Scholarly Article

American Paintings, 1900–1945: Flecks of Foam, c. 1911/1912

Part of Online Edition: American Paintings, 1900–1945

Publication History

Published online

Henry Golden Dearth, Flecks of Foam, c. 1911/1912, oil on wood, Chester Dale Collection, 1963.10.120

Entry

Henry Golden Dearth’s career can be divided into two distinct periods. The first, from around 1890 until 1912, is marked by a tonalist style that, in the words of an early critic, was "characterized by paintings of quiet landscapes reflecting a peaceful, somewhat dreamy temper of mind, and executed with a free though more or less conventional technique." The most noteworthy among these early works depicted the landscape around Boulogne and Montreuil-sur-Mer in the Pas-de-Calais, on the French coast of the English Channel, where the artist had a summer home and worked for part of each year. Paintings from this first period of his career have positioned Dearth as a minor member of the American Barbizon school.
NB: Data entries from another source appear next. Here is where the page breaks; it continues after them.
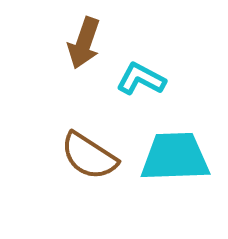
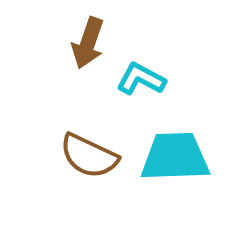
brown arrow: moved 4 px right
brown semicircle: rotated 8 degrees counterclockwise
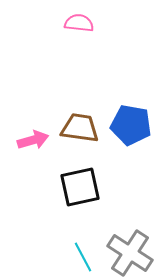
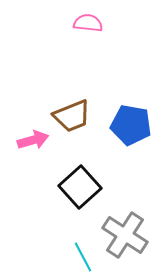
pink semicircle: moved 9 px right
brown trapezoid: moved 8 px left, 12 px up; rotated 150 degrees clockwise
black square: rotated 30 degrees counterclockwise
gray cross: moved 5 px left, 18 px up
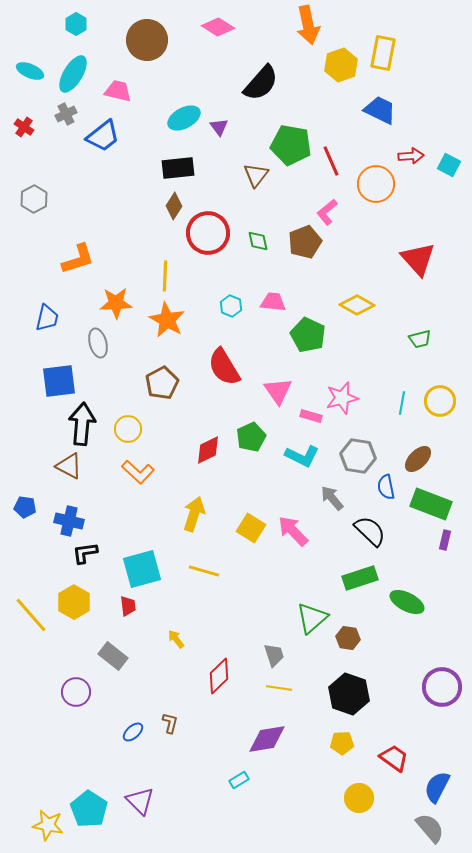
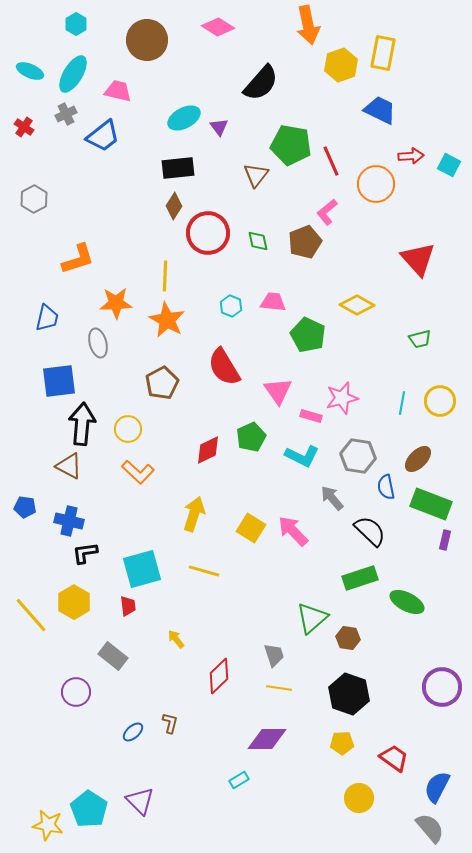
purple diamond at (267, 739): rotated 9 degrees clockwise
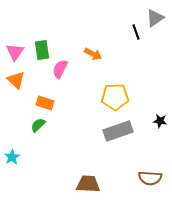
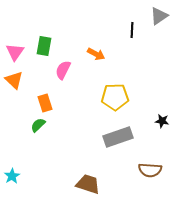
gray triangle: moved 4 px right, 2 px up
black line: moved 4 px left, 2 px up; rotated 21 degrees clockwise
green rectangle: moved 2 px right, 4 px up; rotated 18 degrees clockwise
orange arrow: moved 3 px right
pink semicircle: moved 3 px right, 1 px down
orange triangle: moved 2 px left
orange rectangle: rotated 54 degrees clockwise
black star: moved 2 px right
gray rectangle: moved 6 px down
cyan star: moved 19 px down
brown semicircle: moved 8 px up
brown trapezoid: rotated 15 degrees clockwise
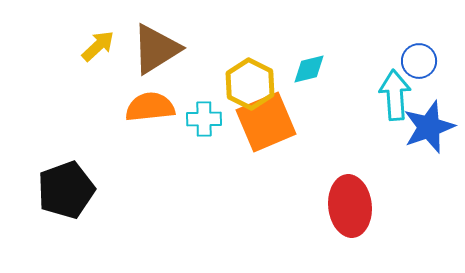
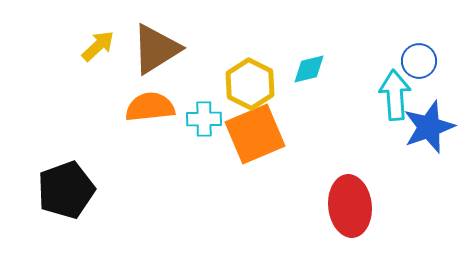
orange square: moved 11 px left, 12 px down
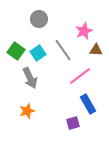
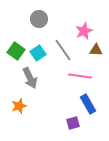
pink line: rotated 45 degrees clockwise
orange star: moved 8 px left, 5 px up
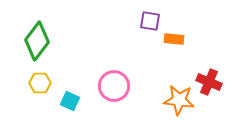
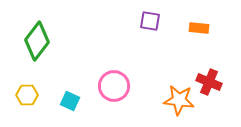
orange rectangle: moved 25 px right, 11 px up
yellow hexagon: moved 13 px left, 12 px down
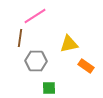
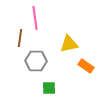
pink line: moved 2 px down; rotated 65 degrees counterclockwise
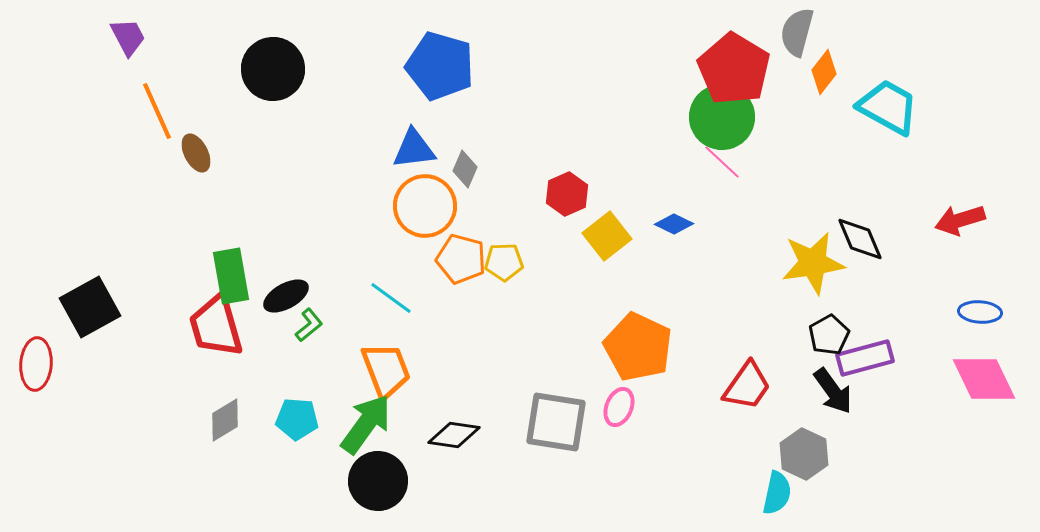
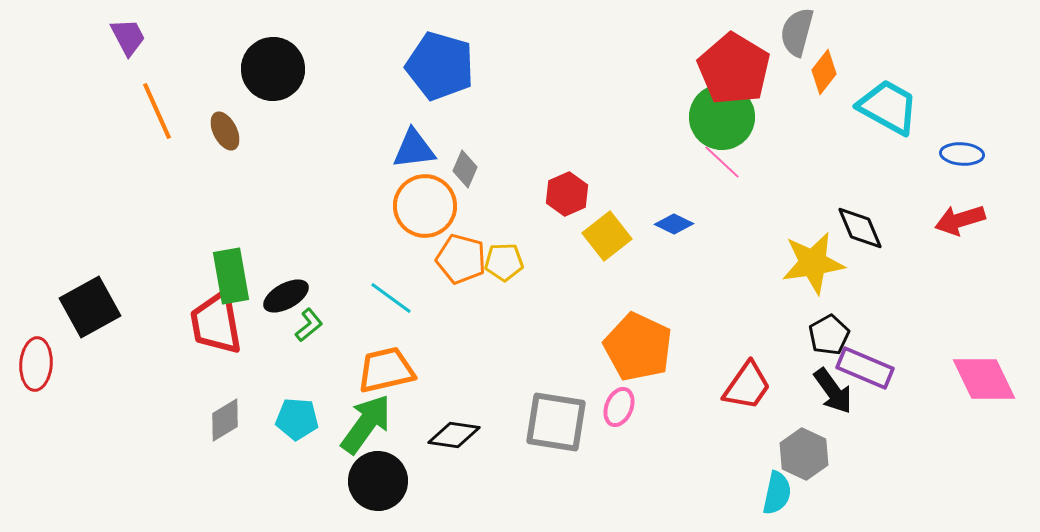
brown ellipse at (196, 153): moved 29 px right, 22 px up
black diamond at (860, 239): moved 11 px up
blue ellipse at (980, 312): moved 18 px left, 158 px up
red trapezoid at (216, 326): moved 3 px up; rotated 6 degrees clockwise
purple rectangle at (865, 358): moved 10 px down; rotated 38 degrees clockwise
orange trapezoid at (386, 370): rotated 82 degrees counterclockwise
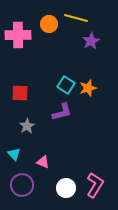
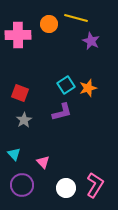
purple star: rotated 18 degrees counterclockwise
cyan square: rotated 24 degrees clockwise
red square: rotated 18 degrees clockwise
gray star: moved 3 px left, 6 px up
pink triangle: rotated 24 degrees clockwise
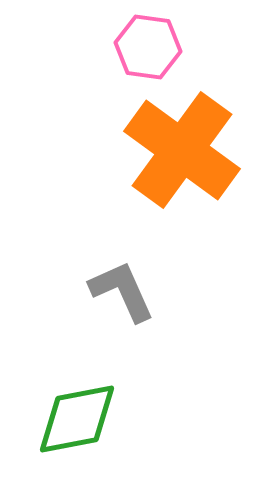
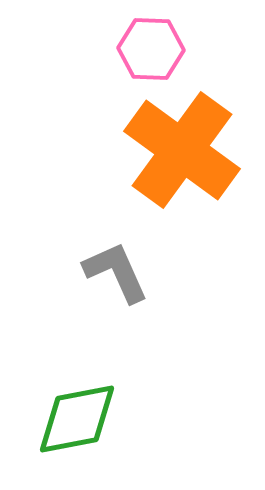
pink hexagon: moved 3 px right, 2 px down; rotated 6 degrees counterclockwise
gray L-shape: moved 6 px left, 19 px up
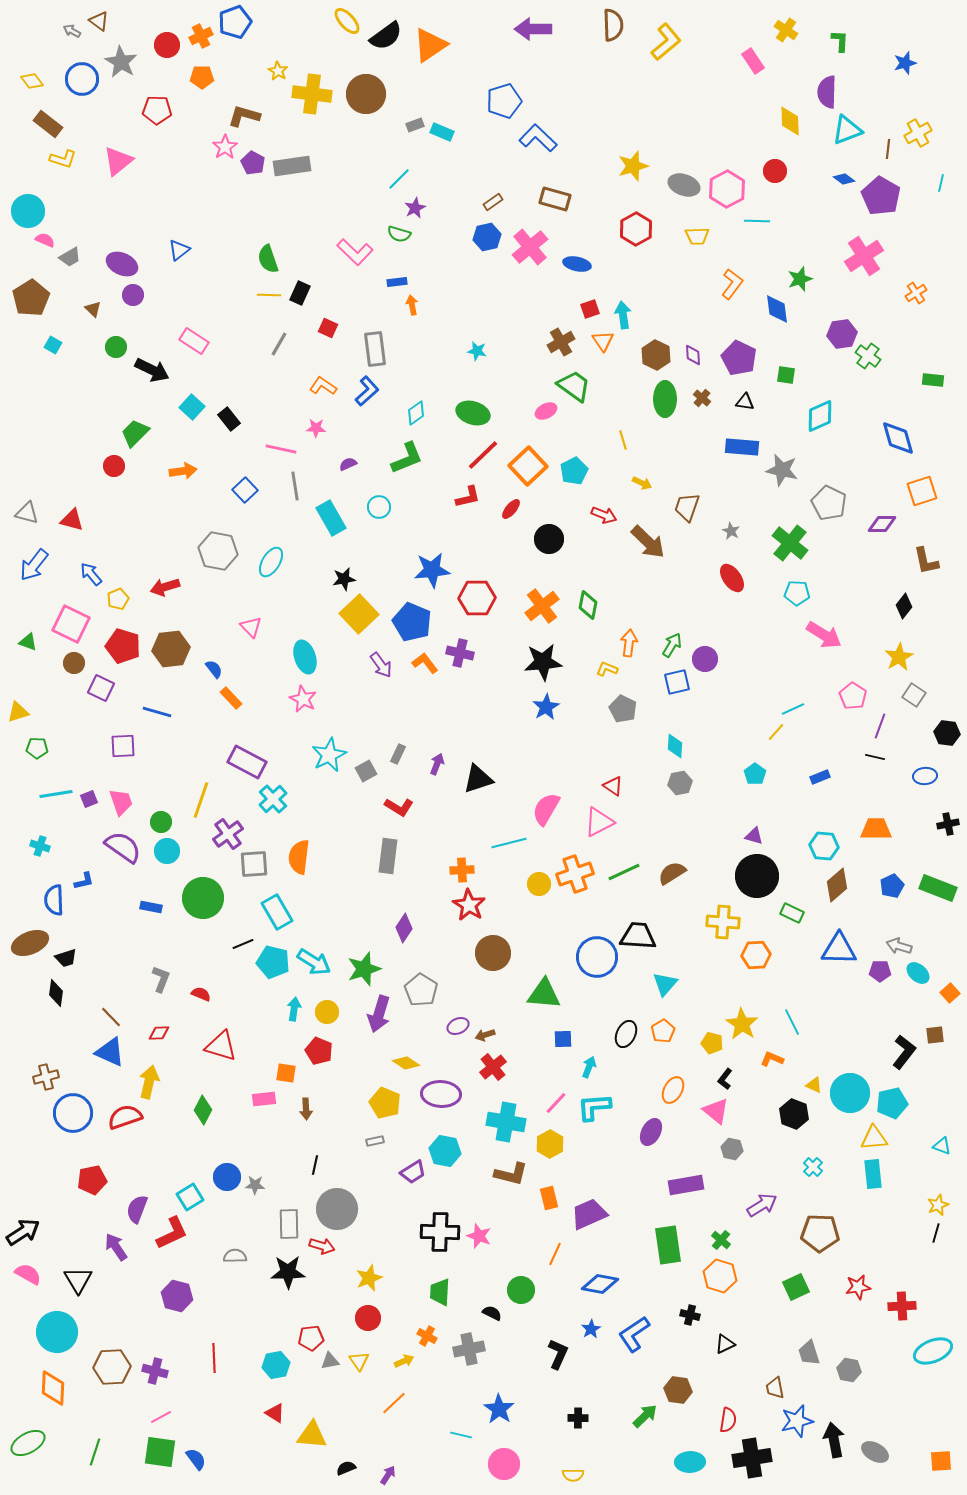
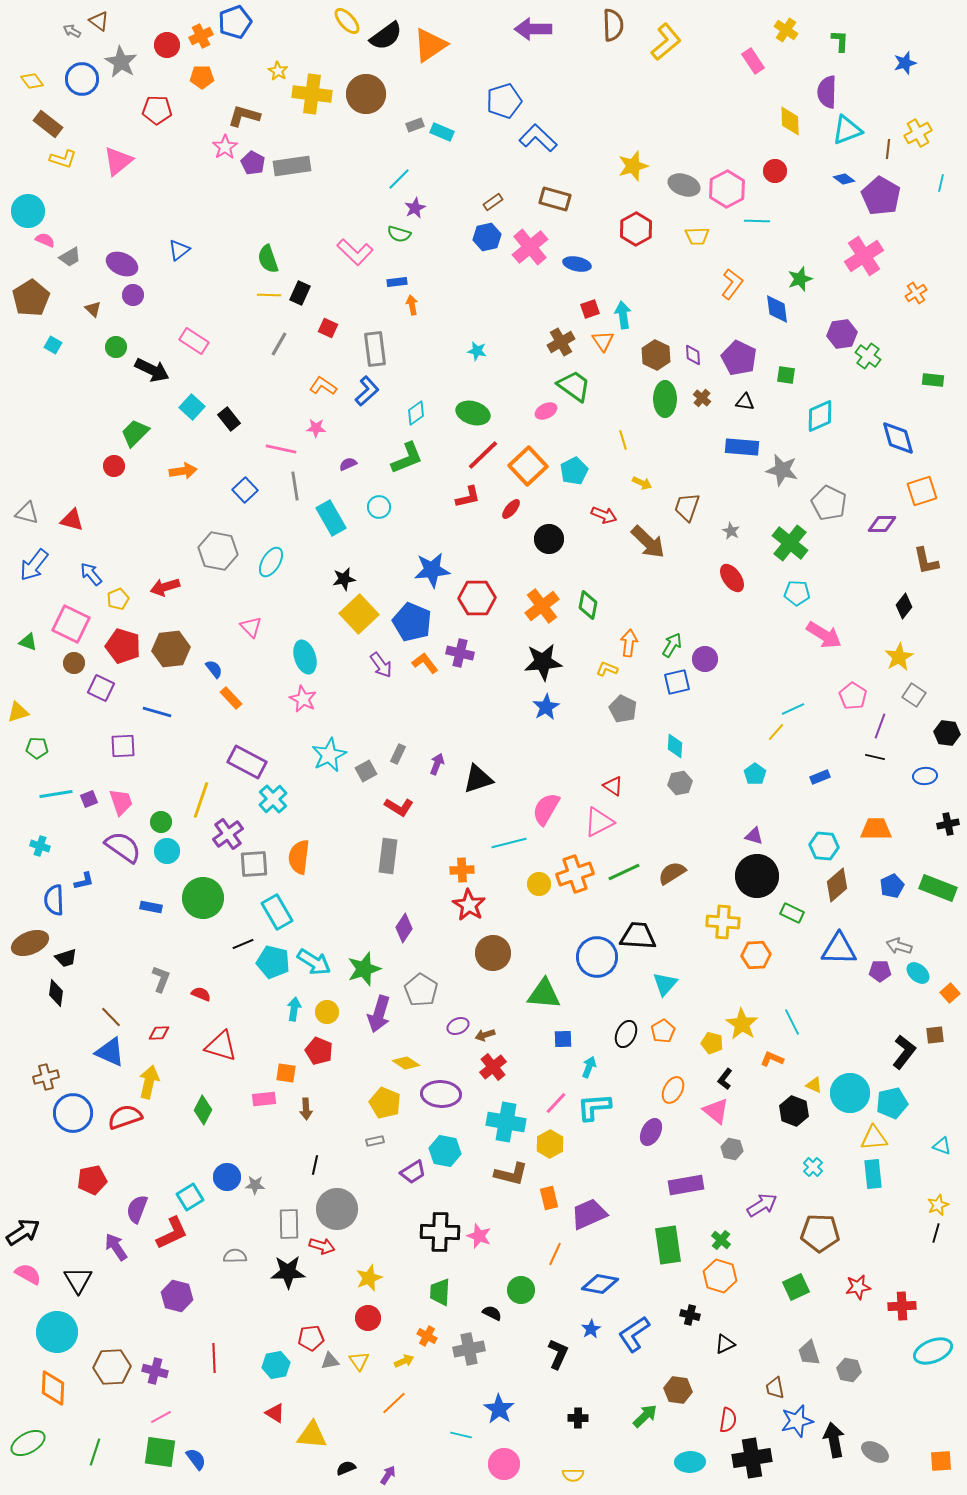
black hexagon at (794, 1114): moved 3 px up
Dearth’s second period commenced around 1912 and lasted until his untimely death in 1918 at the age of 54. During that brief six-year interval, and probably influenced in part by the unusually painterly and colorful late works of Adolphe Monticelli, Dearth's technique underwent what was characterized as an “extraordinary revolution.” He began “letting his pigment spurt directly from the tubes onto the canvases, and there manipulating it with palette knife or brush handle, or letting it remain in fresh jets of pure color as brilliant as a newly set palette.” Dearth was so concerned with disassociating himself from his tonalist style that in 1915 he asked The Metropolitan Museum of Art to substitute a new portrait for an early view of the harbor at Boulogne. The New York Times reported that the latter was “not considered by the artist as representative of his work.”

Although Dearth also practiced portraiture and still-life during his later years, his contemporaries most admired his many distinctive representations of rock pools. Most of these, including Flecks of Foam, were painted near the artist’s studio in Le Pouldu, a small hamlet in Brittany along France’s northwest coast, where Paul Gauguin and a number of his followers had worked a generation earlier. Flecks of Foam is an early and highly representative example of Dearth’s rock pool subjects and demonstrates how ideally suited his new technique was to the task of “commemorating the pebbled shore line of Brittany, with its deep pockets and richly colored rocks.” When the painting was auctioned at the American Art Galleries in 1916 the accompanying catalog described Dearth’s rendering as

a low, rambling, rocky coast [that] is brilliant with spots of color—blue, red, yellow, green, black, pink, brown—on a gorgeous summer day, and a woman in white, sheltered under a red parasol, is seated on a rock shelf looking over a sea that all but laps her feet. The spent waves circling among outlying boulders are foam-flecked; farther away are emerald shallows; and the distant sea is blue under a horizon of faint rose.

At the time of Dearth’s Memorial Exhibition in 1918 the New York Times noted: “Generally a human figure is introduced in the composition, a girl perched on the rocks in her Summer white, reading . . . treated abstractly as a decorative unit in the scheme of the picture, but carrying, nevertheless, a charm of human individuality.” The same source also drew attention to the brilliant palette Dearth used in his pool scenes, as well as their flat, decorative quality: “Coral red, purple, gold, and blue are interwoven into a brocade such as a Venetian lady of the Renaissance might have worn at a festival. The effect is less that of a painting than that of an enamel, the color flowing thickly and making no compromise with the third dimension or the envelope of tone from which form emerges full and serene.”

The influential critic Charles L. Buchanan of the International Studio greatly admired Dearth’s new style in the rock pool series, and in 1918 deemed them “one manifestation of Dearth’s art wherein he achieved perfection.” Dismissing the early tonalist works as ones that “showed him as merely one or more of a myriad of painters who were more or less repainting Barbizon,” Buchanan felt that “in his quite strangely new and consummate studies of pools and rocks, and in his marines, Dearth presented us with a kind of beauty of workmanship and originality of conception that placed him among the finest painters of his generation.” An additional measure of the painting’s importance can be gleaned from the fact that it was initially purchased by Hugo Reisinger, a German-born merchant who was a major collector and early proponent of modern American art.

Technical Summary

The painting was created on a thin, horizontally grained wood panel consisting of a single plank. It was prepared by the artist with a smooth white ground layer. Infrared reflectography revealed a few minor underpainted lines along the edges of the rocks at the right, in the water, and two parallel lines to the right of the figure. Also visible during the infrared examination, a square form to the right of the sitter’s chest could be a book once held by the sitter that was painted out. The paint layer was applied freely and vigorously in high impasto utilizing a brush or a palette knife. Ultraviolet examination shows that the thick, glossy layer of varnish is a natural resin. The varnish is discolored and distorts the tones of the painting significantly. No X-radiographic examination was conducted.